▶ [Collected material]:
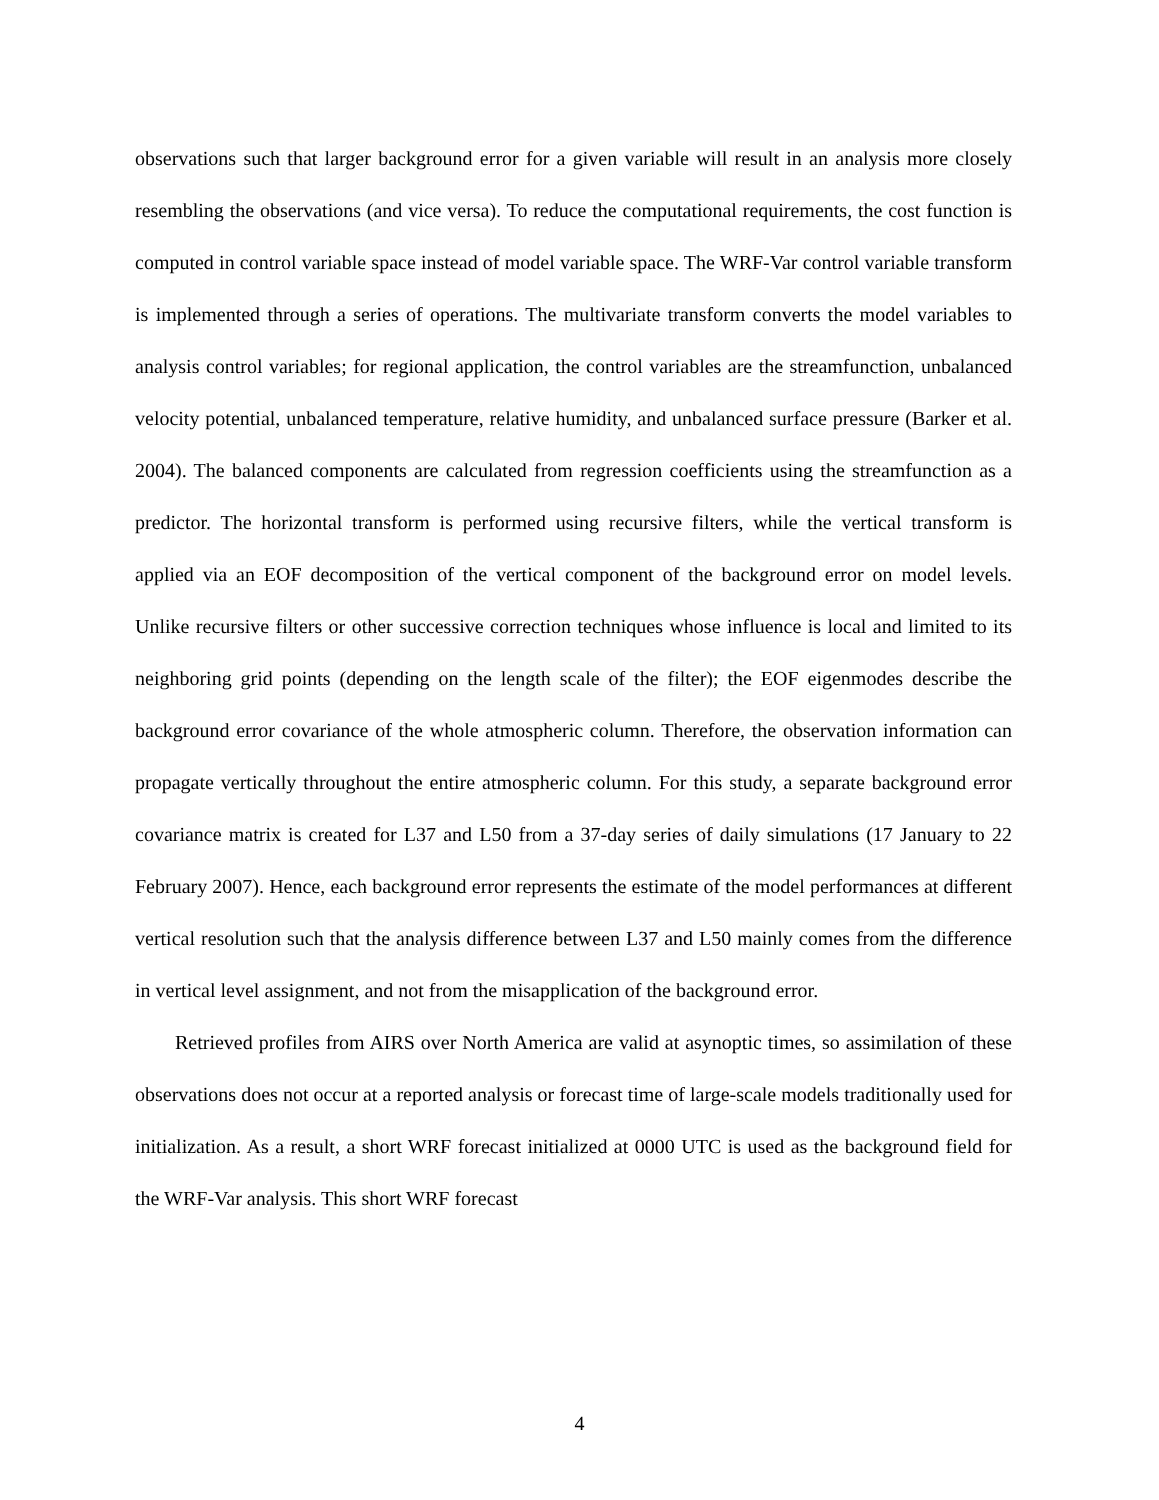observations such that larger background error for a given variable will result in an analysis more closely resembling the observations (and vice versa). To reduce the computational requirements, the cost function is computed in control variable space instead of model variable space. The WRF-Var control variable transform is implemented through a series of operations. The multivariate transform converts the model variables to analysis control variables; for regional application, the control variables are the streamfunction, unbalanced velocity potential, unbalanced temperature, relative humidity, and unbalanced surface pressure (Barker et al. 2004). The balanced components are calculated from regression coefficients using the streamfunction as a predictor. The horizontal transform is performed using recursive filters, while the vertical transform is applied via an EOF decomposition of the vertical component of the background error on model levels. Unlike recursive filters or other successive correction techniques whose influence is local and limited to its neighboring grid points (depending on the length scale of the filter); the EOF eigenmodes describe the background error covariance of the whole atmospheric column. Therefore, the observation information can propagate vertically throughout the entire atmospheric column. For this study, a separate background error covariance matrix is created for L37 and L50 from a 37-day series of daily simulations (17 January to 22 February 2007). Hence, each background error represents the estimate of the model performances at different vertical resolution such that the analysis difference between L37 and L50 mainly comes from the difference in vertical level assignment, and not from the misapplication of the background error.
Retrieved profiles from AIRS over North America are valid at asynoptic times, so assimilation of these observations does not occur at a reported analysis or forecast time of large-scale models traditionally used for initialization. As a result, a short WRF forecast initialized at 0000 UTC is used as the background field for the WRF-Var analysis. This short WRF forecast
4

▶ [Directions]:
The required output is the listing above reproduced exactly, pictures removed.

▶ [Task response]:
observations such that larger background error for a given variable will result in an analysis more closely resembling the observations (and vice versa). To reduce the computational requirements, the cost function is computed in control variable space instead of model variable space. The WRF-Var control variable transform is implemented through a series of operations. The multivariate transform converts the model variables to analysis control variables; for regional application, the control variables are the streamfunction, unbalanced velocity potential, unbalanced temperature, relative humidity, and unbalanced surface pressure (Barker et al. 2004). The balanced components are calculated from regression coefficients using the streamfunction as a predictor. The horizontal transform is performed using recursive filters, while the vertical transform is applied via an EOF decomposition of the vertical component of the background error on model levels. Unlike recursive filters or other successive correction techniques whose influence is local and limited to its neighboring grid points (depending on the length scale of the filter); the EOF eigenmodes describe the background error covariance of the whole atmospheric column. Therefore, the observation information can propagate vertically throughout the entire atmospheric column. For this study, a separate background error covariance matrix is created for L37 and L50 from a 37-day series of daily simulations (17 January to 22 February 2007). Hence, each background error represents the estimate of the model performances at different vertical resolution such that the analysis difference between L37 and L50 mainly comes from the difference in vertical level assignment, and not from the misapplication of the background error.
Retrieved profiles from AIRS over North America are valid at asynoptic times, so assimilation of these observations does not occur at a reported analysis or forecast time of large-scale models traditionally used for initialization. As a result, a short WRF forecast initialized at 0000 UTC is used as the background field for the WRF-Var analysis. This short WRF forecast
4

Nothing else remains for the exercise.